New travel ban still discriminates against Muslims: NY Attorney General

US President Donald Trump claims in a new executive order intended to temporarily ban travel from six majority-Muslim countries that his previous, court-stayed Executive Order 13769 “did not provide a basis for discriminating for or against members of any particular religion”. But New York State Attorney General Eric Schneiderman says the new ban discriminates against Muslims.

“Courts across the country have made clear: President Trump is not above the Constitution,” says Scheiderman in a statement released after a media briefing this morning by Secretary of State Rex Tillerson, Attorney General Jeff Sessions and Homeland Security Secretary John Kelly to reveal and discuss the new executive order (EO).

“While the White House may have made changes to the ban, the intent to discriminate against Muslims remains clear. This doesn’t just harm the families caught in the chaos of President Trump’s draconian policies – it’s diametrically opposed to our values, and makes us less safe,” Schneiderman’s statement continues. “My office is closely reviewing the new executive order, and I stand ready to litigate – again – in order to protect New York’s families, institutions, and economy.”

Trump’s new EO outlines a 90-day ban on all residents of six mainly Muslim countries – Iran, Syria, Somalia, Sudan, Yemen and Libya. It removes Iraq from the list Trump proposed in his original EO 13769 – after the Iraqi government reportedly agreed to intensify vetting of its citizens before letting them travel to the USA.

The new EO also proposes a 120-day ban on all refugees arriving under the United States Refugee Admission Program.

However, it differs from the previous EO in that instead of trying to achieve complete surprise by planning to put the ban into effect immediately, it calls for the travel ban to go into effect on 16 March. This is intended to give the US Customs and Border Patrol (CBP) and US law-enforcement agencies more time in which to interpret the planned new order and make arrangements accordingly.

By providing a 10-day window before which the planned ban would go into effect, the new order potentially may avoid some of the chaos, confusion, CBP overreach and mass protests at US airports and other international border entry points to the USA that the previous ban caused, creating strong international condemnation of Trump’s first travel-ban EO.

However, tweeting in defense of that original EO shortly after he had signed it, Trump argued that “if the ban were announced with a one week notice, the ‘bad’ would rush into our country during that week”.

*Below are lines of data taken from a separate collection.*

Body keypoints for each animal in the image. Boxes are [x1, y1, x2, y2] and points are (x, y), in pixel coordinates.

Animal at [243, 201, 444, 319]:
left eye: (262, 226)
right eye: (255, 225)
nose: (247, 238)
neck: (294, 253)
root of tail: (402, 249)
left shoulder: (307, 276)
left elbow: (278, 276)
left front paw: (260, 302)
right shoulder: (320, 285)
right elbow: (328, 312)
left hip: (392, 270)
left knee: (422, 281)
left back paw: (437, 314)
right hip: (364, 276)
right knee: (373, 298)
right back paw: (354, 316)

The new EO contains several important differences from Trump’s originally planned travel ban:

  • It provides that people with valid visas will be allowed to enter the USA;
  • It provides that refugees already approved by the State Department will be allowed to enter the USA, but limits the number of refugees taken in by the United States for the year at 50,000 people;
  • The new EO does not include a blanket ban on all Syrian refugees;
  • It exempts Green Card holders (legal permanent residents of the US) from the named countries from being affected by the new order; and
  • Unlike the previous order, the new order does not give priority to religious minorities, the Associated Press reports. A major criticism of the previously planned ban was that it unlawfully showed preference for Christian refugees.

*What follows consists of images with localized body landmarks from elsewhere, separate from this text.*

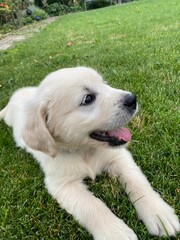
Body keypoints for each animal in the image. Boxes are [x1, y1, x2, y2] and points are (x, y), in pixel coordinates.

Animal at [0, 66, 179, 239]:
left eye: (104, 83)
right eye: (88, 99)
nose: (132, 99)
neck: (85, 150)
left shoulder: (119, 157)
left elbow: (138, 182)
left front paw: (159, 214)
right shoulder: (62, 184)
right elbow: (92, 206)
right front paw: (116, 233)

Sessions said at the joint news conference announcing the planned new ban that more than 300 people who entered the US as refugees are under investigation by the FBI for potential terrorism-related offences, citing the FBI as his source.

However, Tillerson, Sessions and Kelly took no questions from media following their joint news conference.

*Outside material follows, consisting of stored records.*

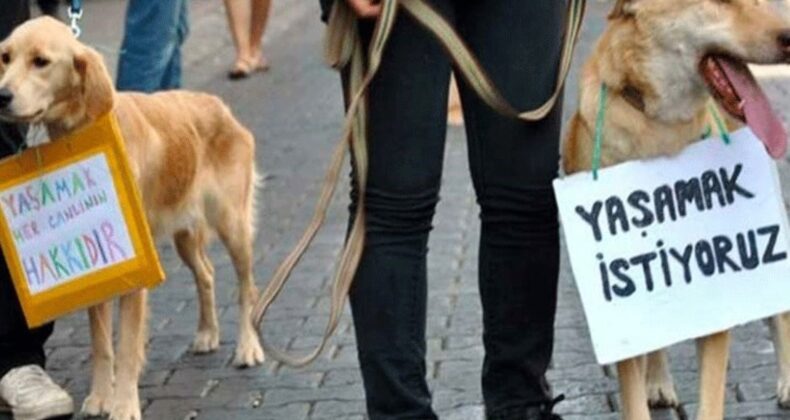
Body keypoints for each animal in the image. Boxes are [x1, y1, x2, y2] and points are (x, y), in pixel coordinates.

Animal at [0, 17, 266, 420]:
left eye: (40, 61)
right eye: (5, 57)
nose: (1, 95)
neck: (81, 128)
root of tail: (218, 105)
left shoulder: (135, 273)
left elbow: (126, 347)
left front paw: (124, 405)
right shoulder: (103, 270)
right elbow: (101, 344)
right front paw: (100, 397)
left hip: (232, 225)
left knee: (246, 287)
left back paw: (248, 348)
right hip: (184, 236)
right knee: (206, 274)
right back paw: (207, 334)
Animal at [564, 0, 790, 418]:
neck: (661, 129)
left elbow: (711, 398)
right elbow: (633, 392)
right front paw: (648, 387)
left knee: (779, 313)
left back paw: (786, 383)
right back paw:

While the Trump administration denied the planned travel ban is a “Muslim ban”, noting millions of Muslims around the world are not affected by the executive order, Omar Jadwat, director of the American Civil Liberties Union’s immigrant rights project, says in a statement that “Unfortunately, [Trump] has replaced it with a scaled-back version that shares the same fatal flaws.”

Adds the ACLU’s Jadwat: “The only way to actually fix the Muslim ban is not to have a Muslim ban. Instead, President Trump has recommitted himself to religious discrimination, and he can expect continued disapproval from both the courts and the people.”

Trump’s new travel-ban EO comes just days after the Transportation Security Administration put in place new, more personally invasive pat-down procedures at airport security checkpoints – likened by passengers experiencing them as “groin scrutiny” or, in tweets from airports, as “legalized groping”.

One report quoted a TSA spokesman as admitting pat-downs “will be more thorough and may involve an officer making more intimate contact than before”.